> **Stored items**

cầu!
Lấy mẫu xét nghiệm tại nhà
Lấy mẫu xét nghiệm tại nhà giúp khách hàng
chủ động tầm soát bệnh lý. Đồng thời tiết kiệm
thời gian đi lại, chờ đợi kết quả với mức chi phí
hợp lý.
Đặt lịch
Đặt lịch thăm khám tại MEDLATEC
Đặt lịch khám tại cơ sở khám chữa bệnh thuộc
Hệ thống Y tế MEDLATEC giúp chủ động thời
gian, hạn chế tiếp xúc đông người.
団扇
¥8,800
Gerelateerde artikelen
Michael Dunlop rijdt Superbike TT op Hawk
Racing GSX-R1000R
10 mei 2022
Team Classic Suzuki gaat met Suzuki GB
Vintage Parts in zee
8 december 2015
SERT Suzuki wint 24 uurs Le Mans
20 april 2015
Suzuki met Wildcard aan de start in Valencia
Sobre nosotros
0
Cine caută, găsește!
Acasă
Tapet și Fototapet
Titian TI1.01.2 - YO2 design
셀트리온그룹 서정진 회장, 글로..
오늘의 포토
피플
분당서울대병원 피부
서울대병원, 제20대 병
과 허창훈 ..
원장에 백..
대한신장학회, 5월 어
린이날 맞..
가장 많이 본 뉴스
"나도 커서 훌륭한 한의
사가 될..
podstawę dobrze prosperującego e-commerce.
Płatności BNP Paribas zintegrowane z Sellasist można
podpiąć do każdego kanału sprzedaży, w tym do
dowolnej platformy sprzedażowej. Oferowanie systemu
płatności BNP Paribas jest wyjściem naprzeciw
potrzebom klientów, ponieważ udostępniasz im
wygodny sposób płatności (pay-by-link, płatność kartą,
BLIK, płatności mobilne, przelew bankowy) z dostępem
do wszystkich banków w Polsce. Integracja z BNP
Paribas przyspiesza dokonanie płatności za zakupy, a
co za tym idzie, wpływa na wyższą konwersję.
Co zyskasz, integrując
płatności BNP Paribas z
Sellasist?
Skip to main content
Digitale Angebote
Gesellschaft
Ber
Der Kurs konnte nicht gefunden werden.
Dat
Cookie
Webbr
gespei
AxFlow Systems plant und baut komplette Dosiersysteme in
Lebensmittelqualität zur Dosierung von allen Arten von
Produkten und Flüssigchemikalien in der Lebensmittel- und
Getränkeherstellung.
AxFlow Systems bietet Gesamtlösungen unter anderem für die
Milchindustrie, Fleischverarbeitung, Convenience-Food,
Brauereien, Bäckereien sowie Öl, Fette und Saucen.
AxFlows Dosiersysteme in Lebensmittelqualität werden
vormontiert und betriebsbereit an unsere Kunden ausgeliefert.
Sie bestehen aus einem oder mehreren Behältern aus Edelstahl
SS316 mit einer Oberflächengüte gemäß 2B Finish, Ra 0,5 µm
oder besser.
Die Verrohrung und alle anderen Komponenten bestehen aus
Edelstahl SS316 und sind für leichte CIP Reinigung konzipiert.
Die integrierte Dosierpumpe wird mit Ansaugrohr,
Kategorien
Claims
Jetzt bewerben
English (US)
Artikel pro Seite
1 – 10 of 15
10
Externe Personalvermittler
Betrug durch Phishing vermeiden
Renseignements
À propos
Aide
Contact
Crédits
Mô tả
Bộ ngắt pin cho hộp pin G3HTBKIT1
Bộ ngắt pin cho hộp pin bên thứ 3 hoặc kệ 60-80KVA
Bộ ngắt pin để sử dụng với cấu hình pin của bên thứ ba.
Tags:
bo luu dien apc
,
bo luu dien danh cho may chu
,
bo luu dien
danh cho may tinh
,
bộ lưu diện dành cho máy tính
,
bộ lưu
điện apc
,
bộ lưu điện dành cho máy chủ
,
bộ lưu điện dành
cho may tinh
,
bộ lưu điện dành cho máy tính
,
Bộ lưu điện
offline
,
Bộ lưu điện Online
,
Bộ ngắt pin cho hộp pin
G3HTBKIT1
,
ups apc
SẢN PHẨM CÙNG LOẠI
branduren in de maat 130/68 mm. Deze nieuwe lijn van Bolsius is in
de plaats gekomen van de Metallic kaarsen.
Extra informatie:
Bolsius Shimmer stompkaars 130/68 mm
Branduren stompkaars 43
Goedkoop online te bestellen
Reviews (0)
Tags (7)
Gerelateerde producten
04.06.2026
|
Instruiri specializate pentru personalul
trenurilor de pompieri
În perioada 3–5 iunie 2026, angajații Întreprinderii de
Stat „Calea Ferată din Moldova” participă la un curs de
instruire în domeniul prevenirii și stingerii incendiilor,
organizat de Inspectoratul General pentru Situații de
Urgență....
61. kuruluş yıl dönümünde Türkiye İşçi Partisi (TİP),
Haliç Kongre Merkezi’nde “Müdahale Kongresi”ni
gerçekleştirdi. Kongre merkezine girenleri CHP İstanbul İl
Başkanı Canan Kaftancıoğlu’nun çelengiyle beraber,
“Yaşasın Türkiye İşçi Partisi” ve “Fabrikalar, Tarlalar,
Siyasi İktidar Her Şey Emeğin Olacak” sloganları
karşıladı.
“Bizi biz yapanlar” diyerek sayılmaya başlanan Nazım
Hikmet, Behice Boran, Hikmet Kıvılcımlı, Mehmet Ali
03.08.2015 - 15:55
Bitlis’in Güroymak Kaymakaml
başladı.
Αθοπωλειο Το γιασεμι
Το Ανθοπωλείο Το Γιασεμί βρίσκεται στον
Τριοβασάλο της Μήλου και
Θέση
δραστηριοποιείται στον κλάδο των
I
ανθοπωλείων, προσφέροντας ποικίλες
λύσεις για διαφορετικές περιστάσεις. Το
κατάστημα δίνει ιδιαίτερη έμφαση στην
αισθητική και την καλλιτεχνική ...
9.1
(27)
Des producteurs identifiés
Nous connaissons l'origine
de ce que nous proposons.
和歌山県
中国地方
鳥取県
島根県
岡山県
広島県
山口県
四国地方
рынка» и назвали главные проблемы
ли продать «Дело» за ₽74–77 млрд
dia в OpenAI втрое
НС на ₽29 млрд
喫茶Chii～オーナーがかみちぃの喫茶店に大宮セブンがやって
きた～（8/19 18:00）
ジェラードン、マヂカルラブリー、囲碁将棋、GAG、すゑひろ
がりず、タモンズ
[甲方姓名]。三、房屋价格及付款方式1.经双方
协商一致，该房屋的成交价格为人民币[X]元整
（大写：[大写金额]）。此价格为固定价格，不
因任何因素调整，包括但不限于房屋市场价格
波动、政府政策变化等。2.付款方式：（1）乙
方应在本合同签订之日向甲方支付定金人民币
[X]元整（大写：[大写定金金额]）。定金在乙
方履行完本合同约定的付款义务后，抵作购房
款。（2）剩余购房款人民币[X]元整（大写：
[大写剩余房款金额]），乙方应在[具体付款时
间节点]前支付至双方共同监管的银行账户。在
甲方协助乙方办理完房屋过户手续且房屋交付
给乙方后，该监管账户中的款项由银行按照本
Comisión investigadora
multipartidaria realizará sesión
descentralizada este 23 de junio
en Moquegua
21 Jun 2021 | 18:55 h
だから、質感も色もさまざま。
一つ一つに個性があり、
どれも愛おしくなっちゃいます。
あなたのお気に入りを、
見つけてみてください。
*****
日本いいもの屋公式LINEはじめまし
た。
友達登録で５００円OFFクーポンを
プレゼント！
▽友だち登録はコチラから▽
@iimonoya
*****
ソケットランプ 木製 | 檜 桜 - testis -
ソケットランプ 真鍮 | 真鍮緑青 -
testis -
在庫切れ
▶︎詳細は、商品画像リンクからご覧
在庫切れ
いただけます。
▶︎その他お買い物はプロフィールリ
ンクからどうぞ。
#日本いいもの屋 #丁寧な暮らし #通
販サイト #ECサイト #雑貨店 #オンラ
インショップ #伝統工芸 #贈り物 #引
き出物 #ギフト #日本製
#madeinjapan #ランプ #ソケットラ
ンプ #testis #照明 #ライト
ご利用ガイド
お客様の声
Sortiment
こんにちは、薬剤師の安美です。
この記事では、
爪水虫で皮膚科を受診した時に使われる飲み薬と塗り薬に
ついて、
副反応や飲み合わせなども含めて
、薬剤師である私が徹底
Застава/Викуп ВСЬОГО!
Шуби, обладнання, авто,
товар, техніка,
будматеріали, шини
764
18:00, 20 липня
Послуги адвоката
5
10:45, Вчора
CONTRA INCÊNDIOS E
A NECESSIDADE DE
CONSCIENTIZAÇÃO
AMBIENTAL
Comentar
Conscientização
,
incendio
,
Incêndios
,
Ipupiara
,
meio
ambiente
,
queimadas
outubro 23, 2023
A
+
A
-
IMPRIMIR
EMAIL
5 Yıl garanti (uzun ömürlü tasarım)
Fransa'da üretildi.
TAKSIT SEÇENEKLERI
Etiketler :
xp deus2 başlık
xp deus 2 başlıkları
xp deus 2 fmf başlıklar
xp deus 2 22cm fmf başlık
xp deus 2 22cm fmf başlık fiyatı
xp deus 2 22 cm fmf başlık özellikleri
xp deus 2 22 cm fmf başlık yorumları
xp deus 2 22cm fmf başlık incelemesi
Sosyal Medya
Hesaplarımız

> **To-do item**
From the records above, repeat exactly the lines from the one with "bộ lưu diện dành cho máy tính" through the one with "Bolsius Shimmer stompkaars 130/68 mm", both included.

> **Finished exercise**
bộ lưu diện dành cho máy tính
,
bộ lưu
điện apc
,
bộ lưu điện dành cho máy chủ
,
bộ lưu điện dành
cho may tinh
,
bộ lưu điện dành cho máy tính
,
Bộ lưu điện
offline
,
Bộ lưu điện Online
,
Bộ ngắt pin cho hộp pin
G3HTBKIT1
,
ups apc
SẢN PHẨM CÙNG LOẠI
branduren in de maat 130/68 mm. Deze nieuwe lijn van Bolsius is in
de plaats gekomen van de Metallic kaarsen.
Extra informatie:
Bolsius Shimmer stompkaars 130/68 mm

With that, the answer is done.